Please write out the items from the line with "Shown below are" to the line with "-0.025618, 0.858689, -0.100894]]", replacing "top-left origin" with "upper-left origin" and changing nothing else. Omit the pictures.

◆ DATASET EXTRACT
- Opening Delimiter -

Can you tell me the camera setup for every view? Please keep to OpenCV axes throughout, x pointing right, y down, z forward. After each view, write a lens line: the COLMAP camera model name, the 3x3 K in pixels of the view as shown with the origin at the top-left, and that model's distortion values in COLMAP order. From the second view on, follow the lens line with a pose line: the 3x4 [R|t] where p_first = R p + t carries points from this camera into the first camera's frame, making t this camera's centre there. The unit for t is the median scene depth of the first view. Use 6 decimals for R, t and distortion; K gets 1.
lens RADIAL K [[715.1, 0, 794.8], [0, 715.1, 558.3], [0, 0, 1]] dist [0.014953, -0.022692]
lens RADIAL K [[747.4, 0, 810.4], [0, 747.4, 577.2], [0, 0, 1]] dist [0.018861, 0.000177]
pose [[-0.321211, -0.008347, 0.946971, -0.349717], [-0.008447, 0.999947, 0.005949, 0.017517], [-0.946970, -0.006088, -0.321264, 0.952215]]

- Closing Delimiter -
- Opening Delimiter -

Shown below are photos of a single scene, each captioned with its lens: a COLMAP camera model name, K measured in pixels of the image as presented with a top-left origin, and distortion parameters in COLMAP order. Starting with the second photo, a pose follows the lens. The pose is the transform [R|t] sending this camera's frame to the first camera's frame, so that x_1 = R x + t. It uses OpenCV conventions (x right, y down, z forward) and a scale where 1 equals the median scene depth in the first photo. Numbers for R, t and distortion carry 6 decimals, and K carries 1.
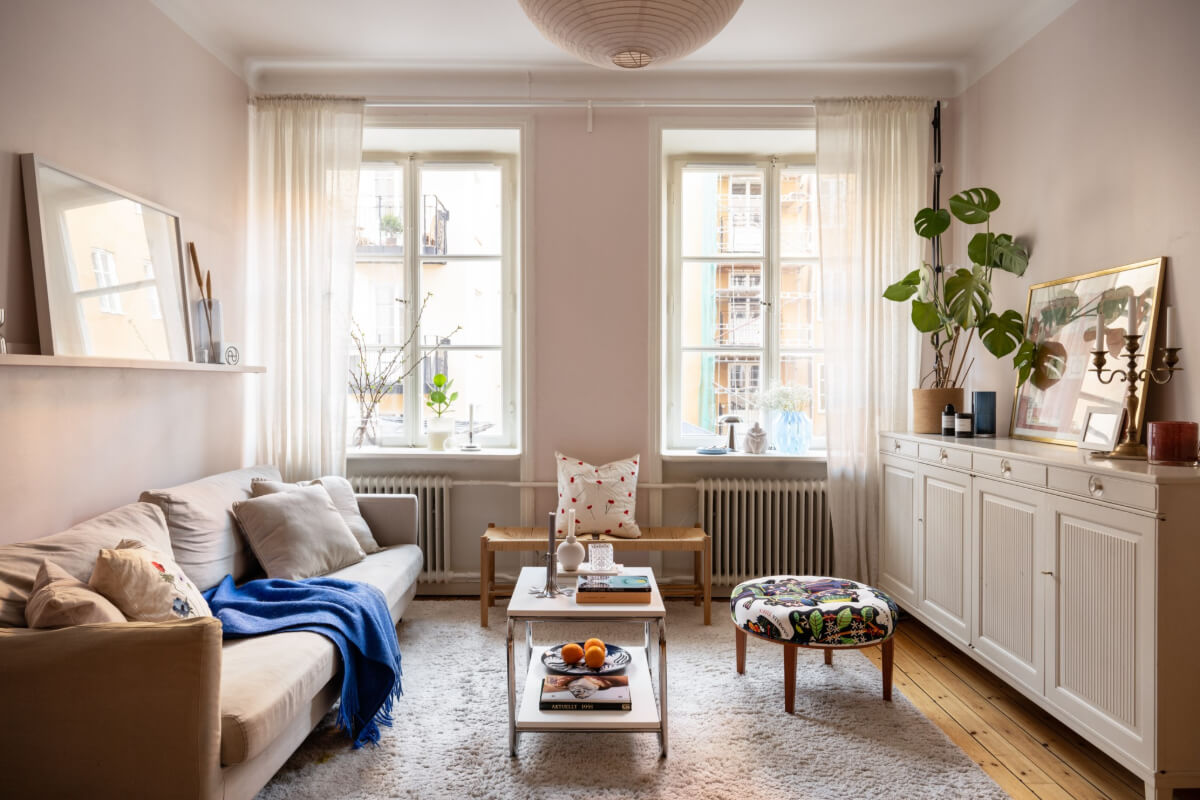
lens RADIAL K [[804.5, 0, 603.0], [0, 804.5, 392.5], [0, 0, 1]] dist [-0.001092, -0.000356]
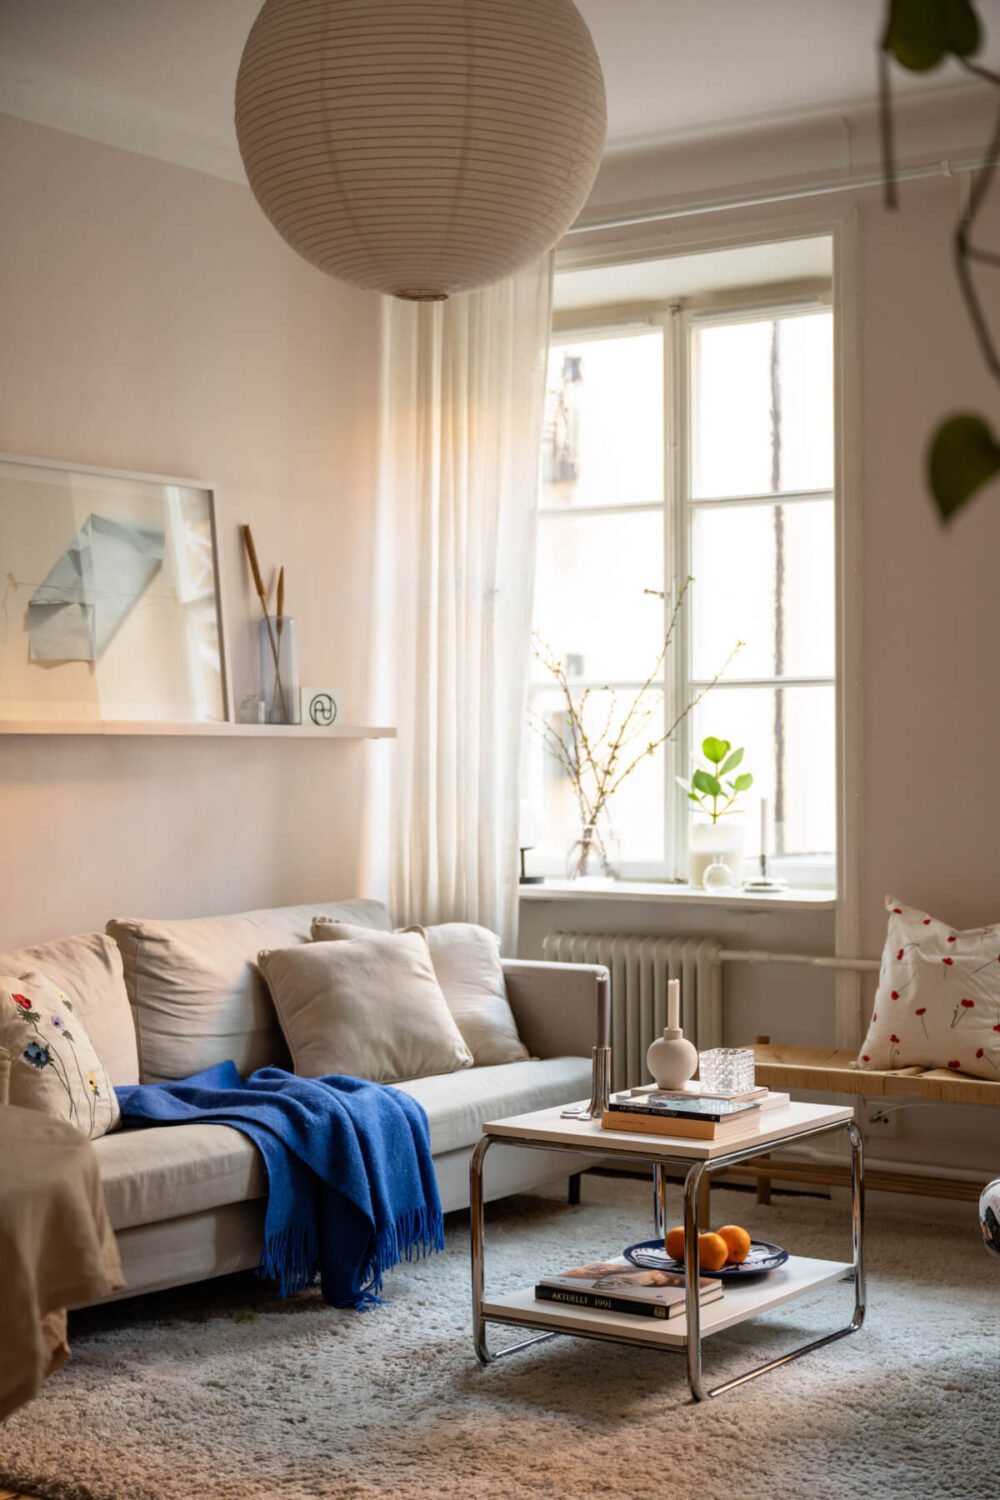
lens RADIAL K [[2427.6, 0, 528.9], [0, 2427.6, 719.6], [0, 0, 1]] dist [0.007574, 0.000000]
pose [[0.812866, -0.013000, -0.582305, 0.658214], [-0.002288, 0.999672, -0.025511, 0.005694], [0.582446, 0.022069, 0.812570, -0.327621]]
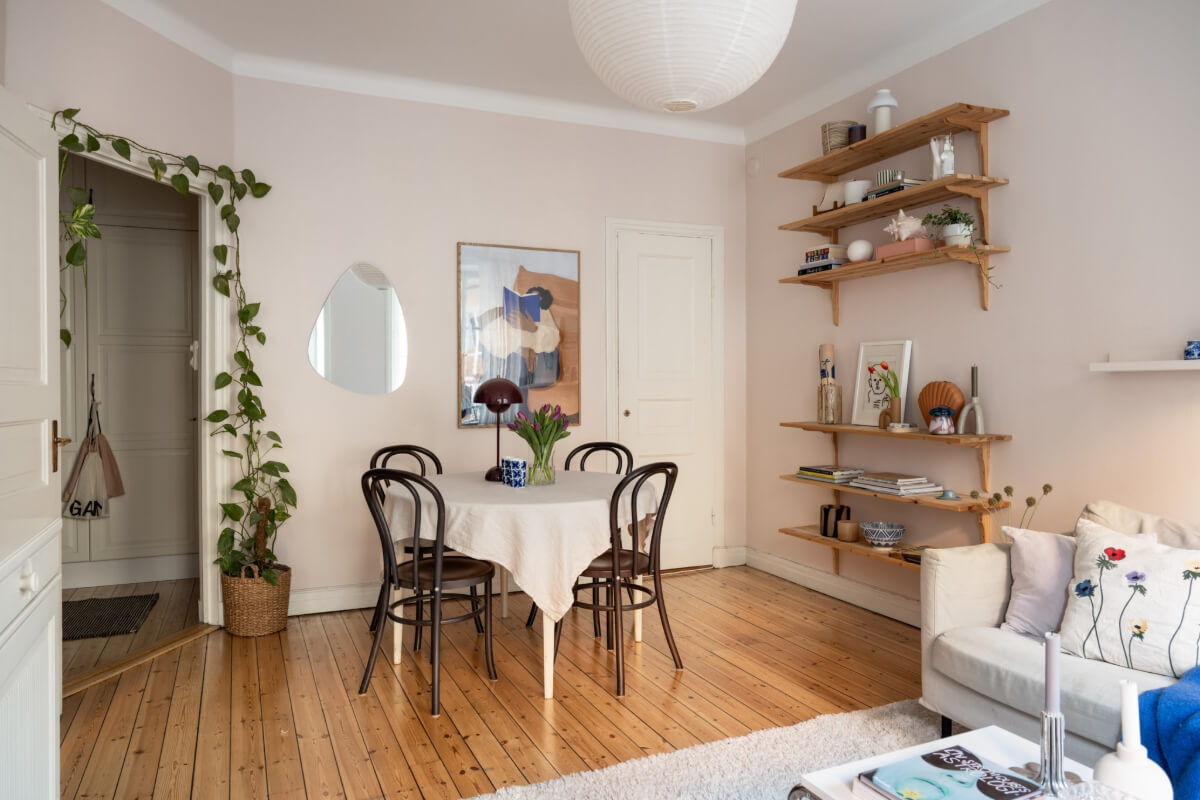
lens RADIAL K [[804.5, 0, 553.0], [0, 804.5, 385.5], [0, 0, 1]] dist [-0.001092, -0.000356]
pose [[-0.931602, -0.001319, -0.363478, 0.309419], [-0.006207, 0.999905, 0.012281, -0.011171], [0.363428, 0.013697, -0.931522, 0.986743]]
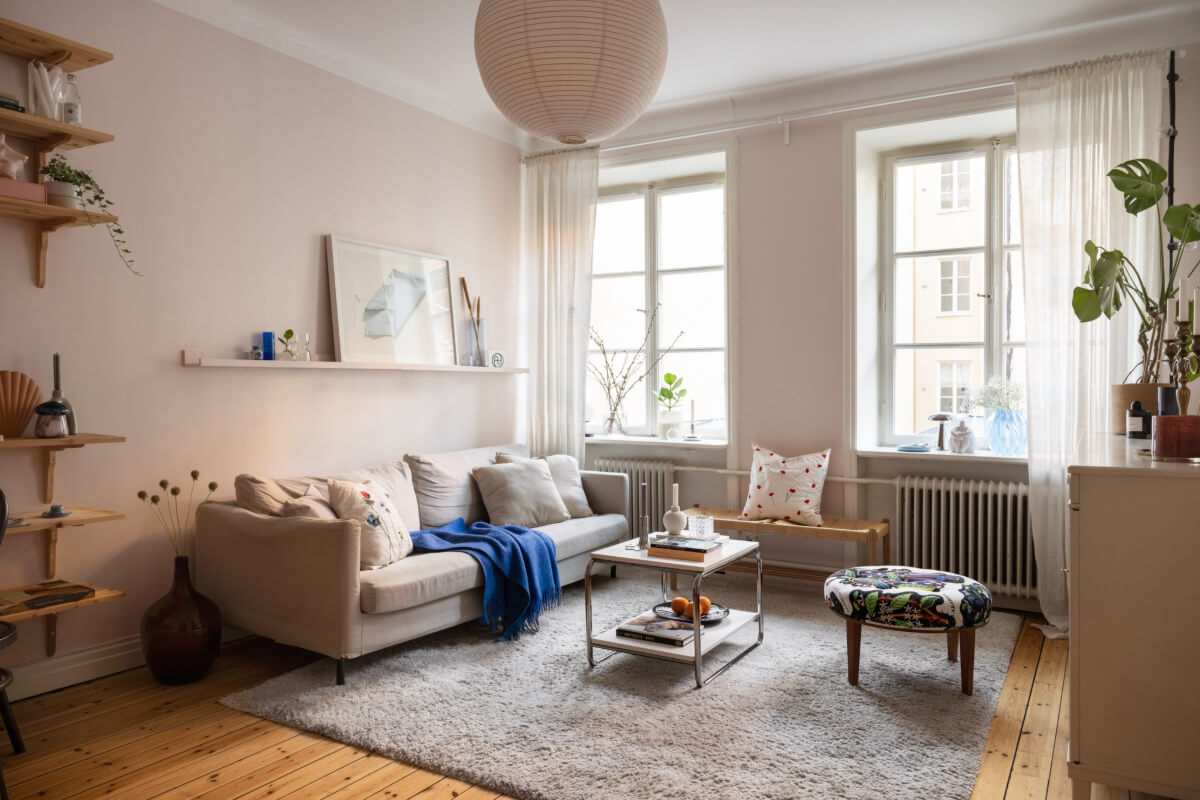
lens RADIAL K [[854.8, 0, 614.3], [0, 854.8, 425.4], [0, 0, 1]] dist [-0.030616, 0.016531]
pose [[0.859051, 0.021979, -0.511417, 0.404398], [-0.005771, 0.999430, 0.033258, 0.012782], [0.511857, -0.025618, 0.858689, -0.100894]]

- Closing Delimiter -

◆ RESULT
Shown below are photos of a single scene, each captioned with its lens: a COLMAP camera model name, K measured in pixels of the image as presented with a upper-left origin, and distortion parameters in COLMAP order. Starting with the second photo, a pose follows the lens. The pose is the transform [R|t] sending this camera's frame to the first camera's frame, so that x_1 = R x + t. It uses OpenCV conventions (x right, y down, z forward) and a scale where 1 equals the median scene depth in the first photo. Numbers for R, t and distortion carry 6 decimals, and K carries 1.
lens RADIAL K [[804.5, 0, 603.0], [0, 804.5, 392.5], [0, 0, 1]] dist [-0.001092, -0.000356]
lens RADIAL K [[2427.6, 0, 528.9], [0, 2427.6, 719.6], [0, 0, 1]] dist [0.007574, 0.000000]
pose [[0.812866, -0.013000, -0.582305, 0.658214], [-0.002288, 0.999672, -0.025511, 0.005694], [0.582446, 0.022069, 0.812570, -0.327621]]
lens RADIAL K [[804.5, 0, 553.0], [0, 804.5, 385.5], [0, 0, 1]] dist [-0.001092, -0.000356]
pose [[-0.931602, -0.001319, -0.363478, 0.309419], [-0.006207, 0.999905, 0.012281, -0.011171], [0.363428, 0.013697, -0.931522, 0.986743]]
lens RADIAL K [[854.8, 0, 614.3], [0, 854.8, 425.4], [0, 0, 1]] dist [-0.030616, 0.016531]
pose [[0.859051, 0.021979, -0.511417, 0.404398], [-0.005771, 0.999430, 0.033258, 0.012782], [0.511857, -0.025618, 0.858689, -0.100894]]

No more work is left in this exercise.